3. Removal of the Regulation at 29 CFR §2550.401c-1, Implementing ERISA Section 401(c), Clarifying the Application of ERISA to Insurance Company General Accounts with Respect to Policies Issued on or Before December 31, 1998 (“Transition Policies”)(RIN 1210-AC34)
To address uncertainties confronting the life insurance industry following the U.S. Supreme Court’s 1993 Harris Trust decision interpreting the meaning of the term “guaranteed benefit policy” under ERISA section 401(b)(2), Congress amended the statute to add section 401(c). Section 401(c) directed DOL to issue regulations providing guidance as to when an insurer will hold plan assets in its general account with respect to Transition Policies. DOL’s implementing regulations allow insurers to avoid the presence of plan assets within their general accounts by reason of having issued Transition Policies by furnishing Transition Policy contract holders with initial and annual disclosures, and by providing for contract termination and withdrawal rights that meet certain minimum standards.

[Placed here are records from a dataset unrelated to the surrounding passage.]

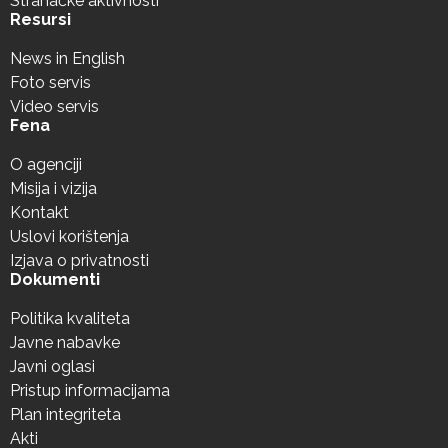
Stranačke aktivnosti
Resursi
News in English
Foto servis
Video servis
Fena
O agenciji
Misija i vizija
Kontakt
Uslovi korištenja
Izjava o privatnosti
Dokumenti
Politika kvaliteta
Javne nabavke
Javni oglasi
Pristup informacijama
Plan integriteta
Akti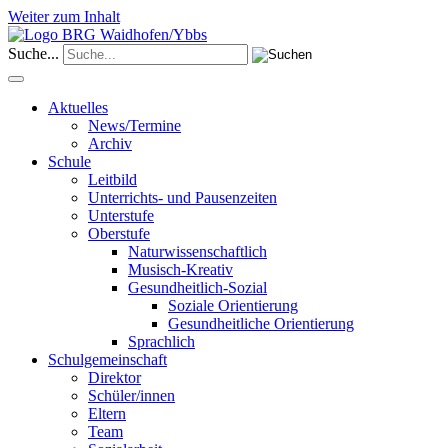
Weiter zum Inhalt
Suche...
Aktuelles
News/Termine
Archiv
Schule
Leitbild
Unterrichts- und Pausenzeiten
Unterstufe
Oberstufe
Naturwissenschaftlich
Musisch-Kreativ
Gesundheitlich-Sozial
Soziale Orientierung
Gesundheitliche Orientierung
Sprachlich
Schulgemeinschaft
Direktor
Schüler/innen
Eltern
Team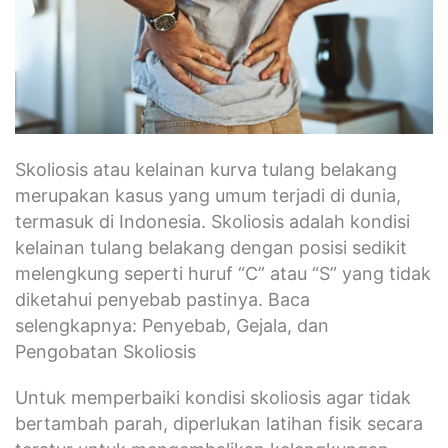
Skoliosis atau kelainan kurva tulang belakang
merupakan kasus yang umum terjadi di dunia,
termasuk di Indonesia. Skoliosis adalah kondisi
kelainan tulang belakang dengan posisi sedikit
melengkung seperti huruf “C” atau “S” yang tidak
diketahui penyebab pastinya. Baca
selengkapnya: Penyebab, Gejala, dan
Pengobatan Skoliosis
Untuk memperbaiki kondisi skoliosis agar tidak
bertambah parah, diperlukan latihan fisik secara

DOL expresses the view that since only policies issued on or prior to December 31, 1998, may qualify as Transition Policies, it is unlikely that any such policies remain in effect more than 25 years later. DFR RIN 1210-AC34 would remove the 401c-1 regulation and would, therefore, also remove the protections available under ERISA section 401(c) for a life insurance company if it still has Transition Policies in effect.
We hope that this is helpful. Please contact your Groom relationship attorney if there are any questions or if you would like additional information.
[1] The DFR preamble includes a footnote explanation that the removal of the regulatory safe harbor is not to be construed as a DOL disavowal of its principles and that if a fiduciary were to satisfy (intentionally or otherwise) the conditions of the regulatory safe harbor notwithstanding its removal from the Code of Federal Regulations, DOL would not challenge the selection of the annuity under section 404(a)(1)(B) of ERISA.